(Dataset entries)
************
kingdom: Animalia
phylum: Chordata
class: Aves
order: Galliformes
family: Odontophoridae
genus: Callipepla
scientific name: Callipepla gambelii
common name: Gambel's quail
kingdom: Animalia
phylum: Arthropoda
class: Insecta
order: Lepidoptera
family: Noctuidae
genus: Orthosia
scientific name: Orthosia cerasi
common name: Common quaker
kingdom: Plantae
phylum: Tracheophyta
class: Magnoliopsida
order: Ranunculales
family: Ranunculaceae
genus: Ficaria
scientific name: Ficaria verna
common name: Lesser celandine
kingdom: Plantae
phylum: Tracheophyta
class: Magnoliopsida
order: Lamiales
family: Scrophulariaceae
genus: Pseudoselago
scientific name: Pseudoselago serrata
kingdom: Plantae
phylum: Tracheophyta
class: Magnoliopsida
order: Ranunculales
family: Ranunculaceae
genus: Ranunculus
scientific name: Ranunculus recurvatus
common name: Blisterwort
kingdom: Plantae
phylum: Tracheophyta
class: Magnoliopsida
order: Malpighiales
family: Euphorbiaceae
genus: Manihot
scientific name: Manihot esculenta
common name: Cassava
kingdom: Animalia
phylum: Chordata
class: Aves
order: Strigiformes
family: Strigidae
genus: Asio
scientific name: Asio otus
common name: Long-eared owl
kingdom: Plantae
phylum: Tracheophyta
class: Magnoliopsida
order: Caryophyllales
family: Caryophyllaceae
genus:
************
- REQUIRED TASK
Reproduce every line of the records above word for word.

- EXPECTED OUTPUT
kingdom: Animalia
phylum: Chordata
class: Aves
order: Galliformes
family: Odontophoridae
genus: Callipepla
scientific name: Callipepla gambelii
common name: Gambel's quail
kingdom: Animalia
phylum: Arthropoda
class: Insecta
order: Lepidoptera
family: Noctuidae
genus: Orthosia
scientific name: Orthosia cerasi
common name: Common quaker
kingdom: Plantae
phylum: Tracheophyta
class: Magnoliopsida
order: Ranunculales
family: Ranunculaceae
genus: Ficaria
scientific name: Ficaria verna
common name: Lesser celandine
kingdom: Plantae
phylum: Tracheophyta
class: Magnoliopsida
order: Lamiales
family: Scrophulariaceae
genus: Pseudoselago
scientific name: Pseudoselago serrata
kingdom: Plantae
phylum: Tracheophyta
class: Magnoliopsida
order: Ranunculales
family: Ranunculaceae
genus: Ranunculus
scientific name: Ranunculus recurvatus
common name: Blisterwort
kingdom: Plantae
phylum: Tracheophyta
class: Magnoliopsida
order: Malpighiales
family: Euphorbiaceae
genus: Manihot
scientific name: Manihot esculenta
common name: Cassava
kingdom: Animalia
phylum: Chordata
class: Aves
order: Strigiformes
family: Strigidae
genus: Asio
scientific name: Asio otus
common name: Long-eared owl
kingdom: Plantae
phylum: Tracheophyta
class: Magnoliopsida
order: Caryophyllales
family: Caryophyllaceae
genus:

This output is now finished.